As IDOT Postpones Illiana Vote, Planners Say the Region Doesn’t Need It

Illiana expressway: jobs will shift from urbanized counties around Chicago to Will County & Indiana
IDOT's own analysis shows that if the Illiana highway were built, 5,000 jobs would move from the urbanized area of Chicagoland (green areas lose jobs) to Indiana (red areas gain jobs).

Illinois Department of Transportation Secretary Ann Schneider has pushed back a crucial vote about the Illiana Expressway a week to October 17. The vote by the Chicago Metropolitan Agency for Planning policy committee will decide if building 47 miles of tolled highway south of the urbanized areas of Chicagoland and into Indiana can proceed.

If the committee votes against including the Illiana in the GO TO 2040 regional plan, federal regulations prevent IDOT from proceeding with this version of the project. The CMAP board will vote first, on October 9, and while that vote is only advisory, it could influence members of the policy committee. Members of the policy committee include the heads of IDOT, the Chicago Department of Transportation, Chicago Transit Authority, Metra, Pace, the Union Pacific railroad, and Illinois Tollway, as well as representatives from two businesses and all seven counties in the CMAP planning region.

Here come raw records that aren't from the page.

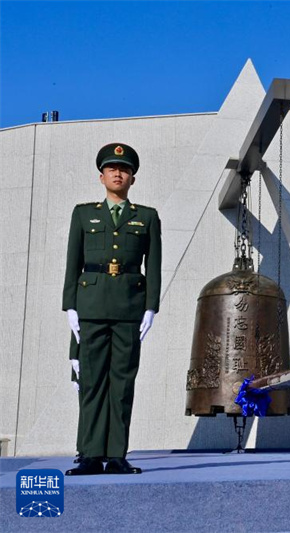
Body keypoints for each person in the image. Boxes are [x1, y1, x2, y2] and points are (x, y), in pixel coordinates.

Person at [63, 143, 161, 475]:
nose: (118, 173)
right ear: (101, 175)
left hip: (129, 308)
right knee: (91, 381)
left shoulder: (146, 217)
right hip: (90, 305)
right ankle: (90, 454)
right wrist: (70, 306)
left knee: (122, 382)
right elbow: (72, 263)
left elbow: (154, 266)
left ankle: (116, 454)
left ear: (132, 177)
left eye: (124, 169)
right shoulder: (83, 213)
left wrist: (151, 307)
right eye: (111, 169)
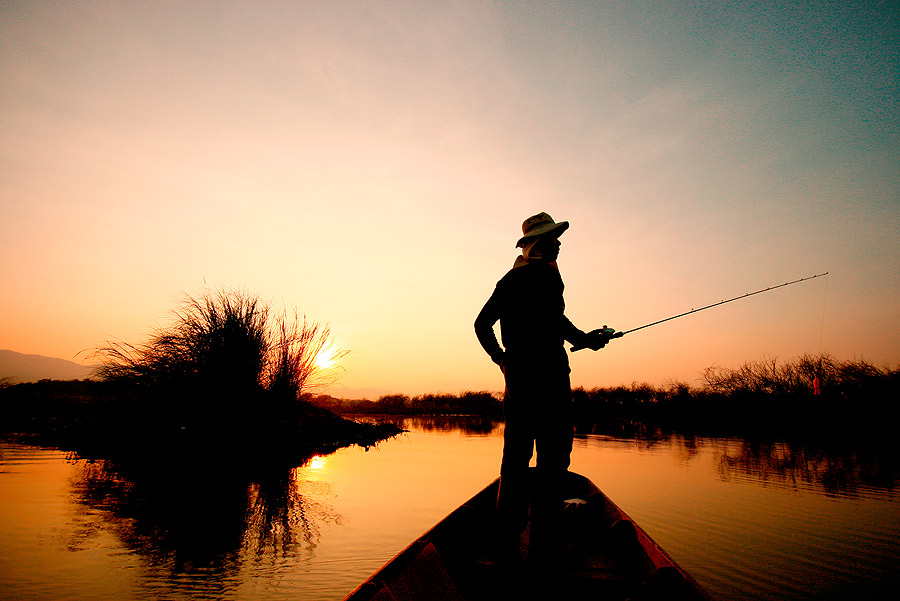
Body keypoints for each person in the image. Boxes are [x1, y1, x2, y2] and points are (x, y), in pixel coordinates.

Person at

Crain’s Greg Hinz suspects Schneider’s vote delay is to give project boosters more time “to recover from an adverse board vote,” but an IDOT spokesperson said it was because not all committee members could attend the October 9 meeting.

As expected, CMAP staff, charged with shepherding the GO TO 2040 regional plan’s goal of prioritizing transportation and infrastructure investments in already-developed areas, published a new report today [PDF] that recommends against including the Illiana Expressway. The report calls the project “broadly incompatible with the overall goals and recommendations of GO TO 2040.” The report says that an “Illiana Corridor” project was excluded from the plan because of uncertain financing and no cost estimate. “Both these concerns are still quite real and must be addressed,” staff write, adding that “public information about the project’s funding has not improve substantially” since the plan’s adoption in 2010.

A wide range of organizations, public officials, and media outlets have come out to oppose the project, including Metropolitan Planning Council, Cook County President Toni Preckwinkle, and the Chicago Tribune, all of whom recognize that the Illiana will not add jobs to the region but suck them away to Indiana. During the 32-day comment period, CMAP received 169 comments supporting the project and 796 opposing it. The Chicago Tribune summarized the project: “For [Governor] Quinn, road construction is less about moving vehicles from Point A to Point B than about creating jobs (and cutting ribbons).”

Shutting down the project will also shield taxpayers from IDOT’s risky public-private partnership funding scheme. The CMAP report said that a “significant public contribution” of between $440 million and over $1 billion would be needed to attract private investment to the new highway.

Building the Illiana Expressway would take away funding from projects in already developed areas, with greater economic and transportation benefits, that have already earned spots in the region’s plan for the future.